Tebo – Setelah dilakukan pencarian intensif selama dua hari, korban tenggelam di aliran Sungai Batanghari, Abdul Hafis (19), warga Desa Muaro Ketalo, akhirnya berhasil ditemukan pada Selasa (24/03/2026).
Korban ditemukan di aliran Muaro Sungai Landai, sekitar 500 meter dari titik awal lokasi tenggelam. Lokasi penemuan berada di Dusun Lingkar Nago, Desa Muaro Ketalo, Kecamatan Tebo Ilir, Kabupaten Tebo, Jambi. Diketahui, aliran Muaro Sungai Landai merupakan bagian yang terhubung langsung dengan Sungai Batanghari.
Sejak hari pertama kejadian hingga hari kedua, proses pencarian melibatkan berbagai pihak, di antaranya Camat Tebo Ilir Yanto, Kapolsek Tebo Ilir AKP Adha Fristanto beserta jajaran, Kepala Desa Muaro Ketalo, Babinsa, tim Basarnas Bungo, BPBD Tebo, masyarakat setempat, serta keluarga korban.
Perwakilan Basarnas Bungo menyampaikan bahwa pencarian dilakukan secara maksimal sejak malam hingga pagi hari. “Alhamdulillah, berkat kerja sama semua pihak, korban berhasil ditemukan sekitar 500 meter dari lokasi awal tenggelam di aliran Muaro Sungai Landai,” ujarnya.
Kapolsek Tebo Ilir, AKP Adha Fristanto, mengimbau masyarakat agar meningkatkan kewaspadaan, khususnya bagi warga yang tinggal di sekitar bantaran sungai. “Kita anggap ini sebagai musibah. Saat ini kondisi air sedang pasang tinggi, sehingga kewaspadaan harus lebih ditingkatkan,” katanya. Ia juga menyebutkan bahwa jenazah korban rencananya akan segera disemayamkan oleh pihak keluarga.
Sementara itu, Kepala Desa Muaro Ketalo, Iwan, mengapresiasi solidaritas masyarakat dalam membantu proses pencarian. “Terima kasih kepada seluruh warga yang telah bekerja sama dan menunjukkan kepedulian luar biasa.
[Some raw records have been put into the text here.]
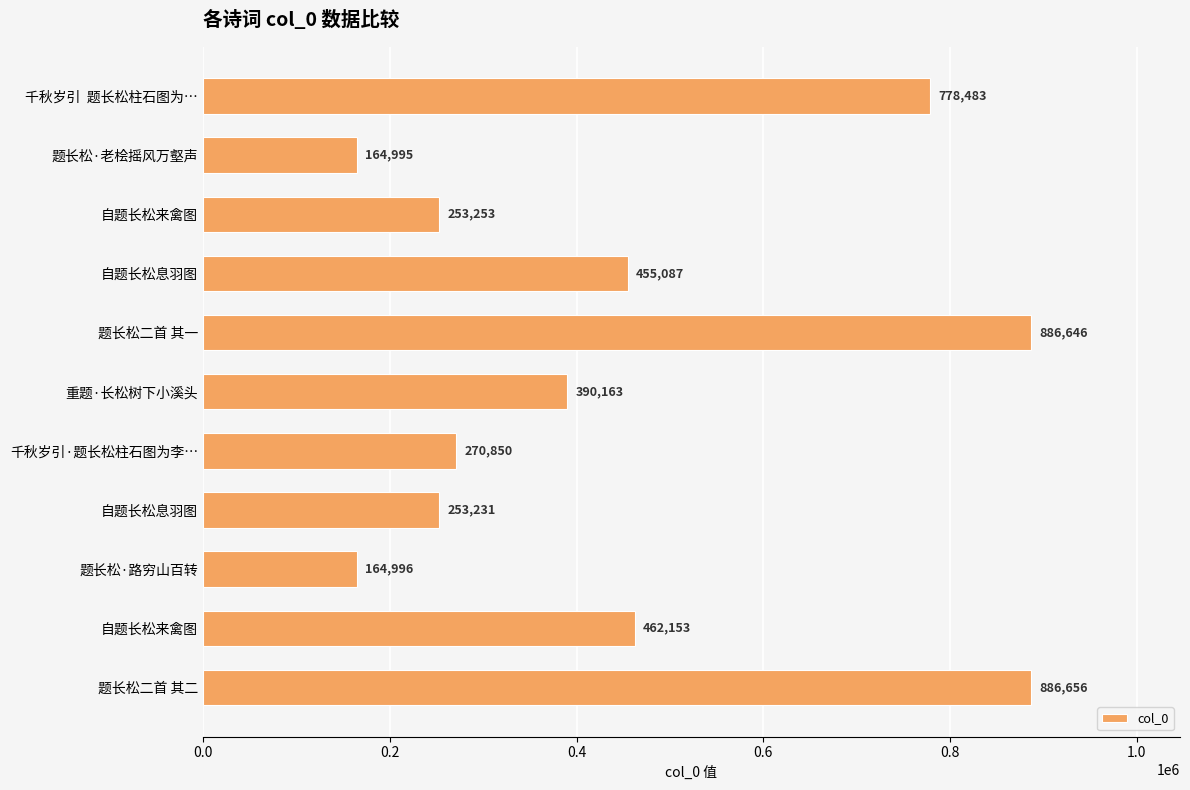

Does the chart contain any negative values?

No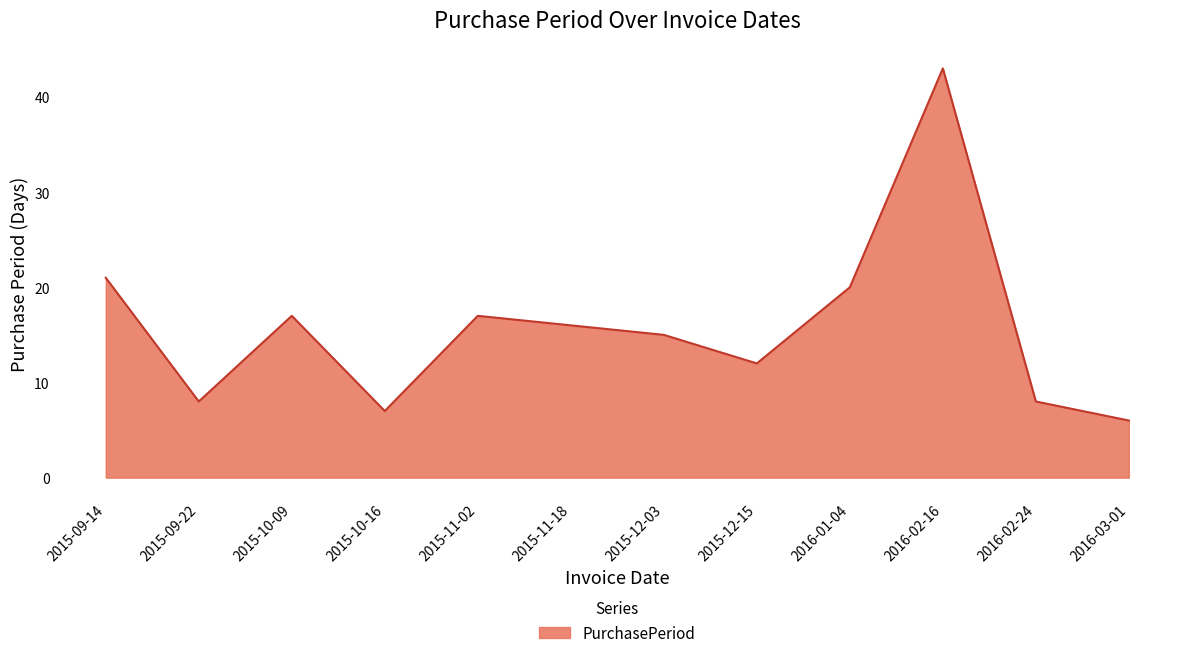

Which has a higher value, 2015-12-03 or 2016-02-24?

2015-12-03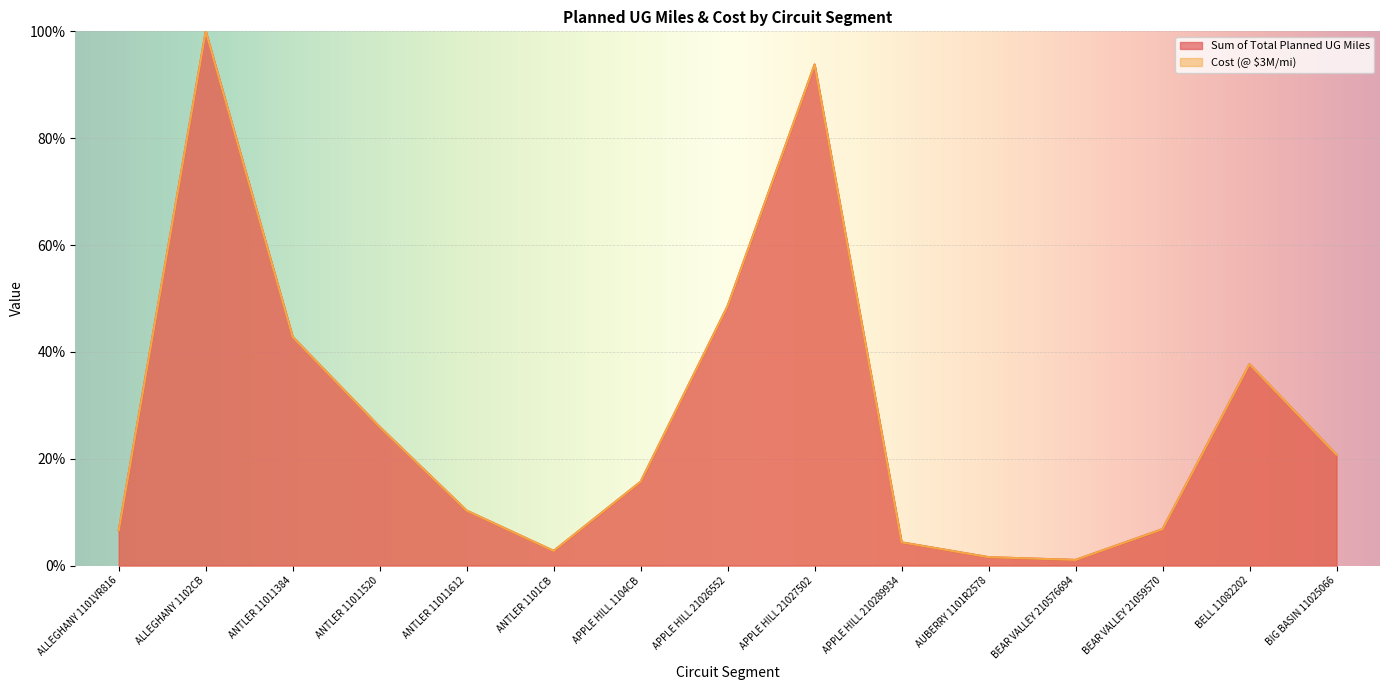

Reading right to left, transcribe all the data shown in this chart.

Sum of Total Planned UG Miles: 20.7	37.7	6.8	1.0	1.6	4.3	93.8	48.6	15.7	2.7	10.3	26.0	42.8	100.0	6.6
Cost (@ $3M/mi): 20.7	37.7	6.8	1.0	1.6	4.3	93.8	48.6	15.7	2.7	10.3	26.0	42.8	100.0	6.6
Kami juga mengimbau agar orang tua lebih mengawasi anak-anak, terutama yang tinggal di pinggir Sungai Batanghari,” ujarnya.
Camat Tebo Ilir, Yanto, turut menyampaikan duka cita mendalam kepada keluarga korban. “Alhamdulillah korban telah ditemukan sekitar pukul 12 siang di hari kedua pencarian. Kami turut berbelasungkawa dan mengingatkan masyarakat agar tetap berhati-hati, mengingat kondisi air sungai yang terus meningkat,” tuturnya.
Dari pihak keluarga, Sihendri menyampaikan rasa terima kasih kepada seluruh pihak yang telah membantu. “Kami sangat berterima kasih atas bantuan semua pihak yang telah ikut serta dalam pencarian hingga keluarga kami ditemukan,” ungkapnya.
Peristiwa ini menjadi pengingat bagi masyarakat, khususnya yang bermukim di sepanjang aliran Sungai Batanghari, untuk selalu waspada terhadap potensi bahaya, terutama saat debit air meningkat.